Solar Panels in China: An Emerging U.S.-China Trade Dispute?
Will the United States punish China for building the world’s most amazing “green” economy?
January 19, 2012
The gloom spread by the failure of the recent Durban climate talks, and of the Kyoto process more generally, to set any effective cap on carbon emissions, is palpable. But there never was going to be an agreed-upon and enforceable cap on carbon emissions that would stop Chinese and Indian industrialization in its tracks. It is the whole “Kyoto process” established within the framework of the United Nations Convention on Climate Change (UNFCCC) and its unrealistic goals which should be faulted.
Yet the fact is that substantial progress has been achieved in the only real solution available to curb carbon emissions: building up renewable energy industries. And it is China that is leading the way in this transformation of energy and resource industries. As fast as it is building its fossil-fueled “black” economy, it is also building the world’s most amazing “green” economy. Thomas Campanella was one of the few analysts to pick up on this trend. But most commentators on the issue miss this aspect.
So too, it seems, does the United States — the biggest party to miss the significance of China’s rise as a green power is the United States itself. The Obama Administration sees China making extraordinary progress in building solar and wind power industries, and it interprets this, apparently, as evidence of unfair trade practices — rather than global insurance against climate change.

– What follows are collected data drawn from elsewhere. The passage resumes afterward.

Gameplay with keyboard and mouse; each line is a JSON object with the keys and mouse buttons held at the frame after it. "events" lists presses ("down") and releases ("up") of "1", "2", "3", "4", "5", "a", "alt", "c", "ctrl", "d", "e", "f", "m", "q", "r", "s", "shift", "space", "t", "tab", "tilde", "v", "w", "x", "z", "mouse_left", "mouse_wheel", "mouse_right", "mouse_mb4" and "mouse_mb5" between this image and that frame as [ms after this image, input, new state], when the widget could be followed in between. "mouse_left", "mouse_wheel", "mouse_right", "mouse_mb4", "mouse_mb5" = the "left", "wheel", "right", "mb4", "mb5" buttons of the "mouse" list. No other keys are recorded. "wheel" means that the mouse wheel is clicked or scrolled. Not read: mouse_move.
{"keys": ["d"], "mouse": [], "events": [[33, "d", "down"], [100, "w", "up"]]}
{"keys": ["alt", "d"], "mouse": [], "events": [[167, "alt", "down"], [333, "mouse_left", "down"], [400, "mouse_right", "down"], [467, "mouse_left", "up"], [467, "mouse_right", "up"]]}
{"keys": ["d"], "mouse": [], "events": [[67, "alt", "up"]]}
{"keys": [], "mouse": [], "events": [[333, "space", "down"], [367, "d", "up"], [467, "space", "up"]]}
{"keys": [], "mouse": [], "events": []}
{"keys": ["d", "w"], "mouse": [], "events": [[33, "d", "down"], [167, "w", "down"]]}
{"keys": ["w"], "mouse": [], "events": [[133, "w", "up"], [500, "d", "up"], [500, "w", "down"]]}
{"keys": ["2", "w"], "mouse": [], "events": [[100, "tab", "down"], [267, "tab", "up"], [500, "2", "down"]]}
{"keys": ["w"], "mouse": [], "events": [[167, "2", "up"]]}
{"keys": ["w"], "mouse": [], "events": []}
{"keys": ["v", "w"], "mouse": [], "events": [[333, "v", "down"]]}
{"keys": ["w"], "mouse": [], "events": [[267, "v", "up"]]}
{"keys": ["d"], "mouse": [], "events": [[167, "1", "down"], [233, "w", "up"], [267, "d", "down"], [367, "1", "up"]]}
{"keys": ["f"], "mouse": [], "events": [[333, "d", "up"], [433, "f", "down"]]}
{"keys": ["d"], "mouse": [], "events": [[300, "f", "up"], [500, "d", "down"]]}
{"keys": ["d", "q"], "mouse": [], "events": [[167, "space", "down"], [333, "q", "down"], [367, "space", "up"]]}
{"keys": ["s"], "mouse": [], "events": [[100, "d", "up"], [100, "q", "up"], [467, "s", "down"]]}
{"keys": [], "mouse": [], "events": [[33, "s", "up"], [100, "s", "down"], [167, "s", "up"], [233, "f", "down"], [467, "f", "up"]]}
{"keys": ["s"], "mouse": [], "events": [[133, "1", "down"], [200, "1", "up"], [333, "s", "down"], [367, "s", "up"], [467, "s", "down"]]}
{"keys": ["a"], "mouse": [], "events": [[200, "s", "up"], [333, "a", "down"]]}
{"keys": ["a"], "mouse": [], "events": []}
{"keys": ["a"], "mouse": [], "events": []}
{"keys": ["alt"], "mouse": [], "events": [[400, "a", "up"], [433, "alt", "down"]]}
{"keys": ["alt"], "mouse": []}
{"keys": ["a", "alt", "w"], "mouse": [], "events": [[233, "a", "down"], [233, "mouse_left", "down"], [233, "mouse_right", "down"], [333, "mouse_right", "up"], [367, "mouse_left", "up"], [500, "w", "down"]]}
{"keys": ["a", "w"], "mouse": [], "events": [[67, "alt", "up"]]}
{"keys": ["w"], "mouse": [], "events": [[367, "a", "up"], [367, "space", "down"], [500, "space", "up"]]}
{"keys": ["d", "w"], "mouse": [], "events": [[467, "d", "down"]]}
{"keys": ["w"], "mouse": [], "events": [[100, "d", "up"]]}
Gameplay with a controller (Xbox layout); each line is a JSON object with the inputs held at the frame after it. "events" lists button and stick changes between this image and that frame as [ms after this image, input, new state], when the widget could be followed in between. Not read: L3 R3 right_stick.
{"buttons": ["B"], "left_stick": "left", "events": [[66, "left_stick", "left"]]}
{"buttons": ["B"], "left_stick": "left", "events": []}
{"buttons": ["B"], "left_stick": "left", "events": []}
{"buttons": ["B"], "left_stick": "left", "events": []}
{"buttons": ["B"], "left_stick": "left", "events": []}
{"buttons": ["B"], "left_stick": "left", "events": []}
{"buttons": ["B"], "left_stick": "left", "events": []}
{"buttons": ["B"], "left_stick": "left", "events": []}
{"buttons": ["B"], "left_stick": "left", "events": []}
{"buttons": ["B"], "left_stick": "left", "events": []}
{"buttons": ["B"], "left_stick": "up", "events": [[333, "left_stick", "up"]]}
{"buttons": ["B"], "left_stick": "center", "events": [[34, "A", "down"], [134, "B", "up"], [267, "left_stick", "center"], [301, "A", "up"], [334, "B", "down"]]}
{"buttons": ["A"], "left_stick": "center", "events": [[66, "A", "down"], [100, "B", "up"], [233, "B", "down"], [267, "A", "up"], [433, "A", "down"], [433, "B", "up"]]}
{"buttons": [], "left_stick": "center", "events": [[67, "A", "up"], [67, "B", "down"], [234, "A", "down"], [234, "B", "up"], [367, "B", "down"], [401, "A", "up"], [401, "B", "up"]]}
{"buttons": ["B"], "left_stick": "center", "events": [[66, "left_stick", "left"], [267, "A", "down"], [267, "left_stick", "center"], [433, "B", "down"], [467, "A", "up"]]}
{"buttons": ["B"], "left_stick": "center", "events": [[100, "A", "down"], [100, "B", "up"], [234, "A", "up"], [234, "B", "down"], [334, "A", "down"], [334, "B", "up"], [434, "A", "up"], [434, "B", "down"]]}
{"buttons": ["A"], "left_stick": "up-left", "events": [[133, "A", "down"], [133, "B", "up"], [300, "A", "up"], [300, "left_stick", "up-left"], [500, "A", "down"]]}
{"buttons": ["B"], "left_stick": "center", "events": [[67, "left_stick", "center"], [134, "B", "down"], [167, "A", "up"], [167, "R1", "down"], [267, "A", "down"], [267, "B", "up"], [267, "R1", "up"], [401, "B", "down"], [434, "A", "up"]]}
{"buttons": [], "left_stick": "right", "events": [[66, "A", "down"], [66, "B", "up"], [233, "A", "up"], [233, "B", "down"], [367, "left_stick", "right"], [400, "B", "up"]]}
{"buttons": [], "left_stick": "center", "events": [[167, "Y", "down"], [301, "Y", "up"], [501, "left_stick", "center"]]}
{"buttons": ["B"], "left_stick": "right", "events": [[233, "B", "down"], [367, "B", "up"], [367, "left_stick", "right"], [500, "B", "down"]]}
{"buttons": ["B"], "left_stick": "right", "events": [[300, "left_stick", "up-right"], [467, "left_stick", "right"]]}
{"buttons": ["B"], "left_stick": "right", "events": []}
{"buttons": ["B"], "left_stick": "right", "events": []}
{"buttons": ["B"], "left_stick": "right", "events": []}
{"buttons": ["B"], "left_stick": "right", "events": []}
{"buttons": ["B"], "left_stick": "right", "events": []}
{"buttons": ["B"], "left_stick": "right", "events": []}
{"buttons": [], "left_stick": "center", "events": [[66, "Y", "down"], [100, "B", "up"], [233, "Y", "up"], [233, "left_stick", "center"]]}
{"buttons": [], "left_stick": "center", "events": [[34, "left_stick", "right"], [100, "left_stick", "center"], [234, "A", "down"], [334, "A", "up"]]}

Let us be clear. American solar panel producers are currently experiencing difficulties because the market has not grown fast enough in the United States, and, as a result, costs have not been reduced quickly enough. Bankruptcies like that of Solyndra bear testimony to this. Now it is China that is driving market expansion, and its firms are reaping the fruits as a result. They are following the exact course laid down by America itself in one industry after another in the 20th century.
For the past five years, China has been building its renewable energy industries at a rate unprecedented in industrial history. Its wind power capacity was doubling every year until 2010, and its solar photovoltaic industry has been ramping up to the point that it accounted for 60% of world production in 2011 — and the country is exporting 95% of its production.
China is now able to produce panels at lower costs than its competitors not just through lower wages and subsidies, but primarily through the benefits of expanded production and falling unit costs — i.e., through economies of scale. Wholesale prices of panels produced in China have been falling from $3.30 per watt of installed capacity in 2008 to $1.80 per watt in January 2011 and around $1.00 to $1.20 per watt now.
Now here is the irony: These costs were precisely those targeted by the United States itself in the Federal Photovoltaic Utilization Program (FPUV), which was formulated as a means of expanding the market and bringing costs down — in the 1970s! It was ramped up, and then discontinued, under the Carter Administration. This program identified market expansion through government procurement as the means of driving down unit costs and expanding the market, with the goal of producing photovoltaic cells for $1 per watt by the late 1970s.
Had the Carter Administration pursued the program, and had it been continued thereafter, American solar cell producers would now be the strongest in the world, and would be exporting clean power — including to China. But with inadequate market incentives, the solar photovoltaic industry has instead foundered in the United States — and elsewhere — to the benefit of fossil fuel producers. Now the costs are starting to come down again through China’s efforts in renewable energy industry building, and the world market opens up as a result, with costs tumbling.
Of course China is using all the tools at its disposal to ramp up its solar panels industry — from subsidies to reduced tax rates and low-interest loans. These are always the tools of new industry creation, when a fledgling industry is confronted by powerful incumbents in the form of the coal, oil and gas corporations, as well as fossil-fuel-using electric power producers.
If China were not using these tools — all pioneered by the United States and advanced countries as they created their own industries — then China would not be able to expand its low-carbon industries, and would not be able to drive a “green development” strategy.
Under China’s 12th Five Year Plan, the country proposes to generate 30% of its electric power from hydro, renewable and nuclear sources by 2020. If achieved, it would give China by far the largest renewably powered electricity system in the world — with huge benefits in terms of reduced carbon emissions.
In this way, China has been doing exactly what the rest of the world, and in particular the United States, has been asking of it in the forums on global warming. Instead of threatening to take Chinese producers to the World Trade Organization, the United States could be recovering its classic strategies for expanding markets and driving down costs, and engaging in intense competition with China to produce photovoltaic cells at lower and lower unit costs, in a race to see which country can make the greatest contribution to reducing the global threat of climate change.
So forget about seeing the green economy as a warm and fuzzy issue. It is now clearly an issue of global competition, where China is using the very strategies for building markets that were pioneered in the United States. Through globalization, these strategies are now being implemented by China with great success. The Obama Administration would be poorly advised to seek to punish China for emulating American policies so well.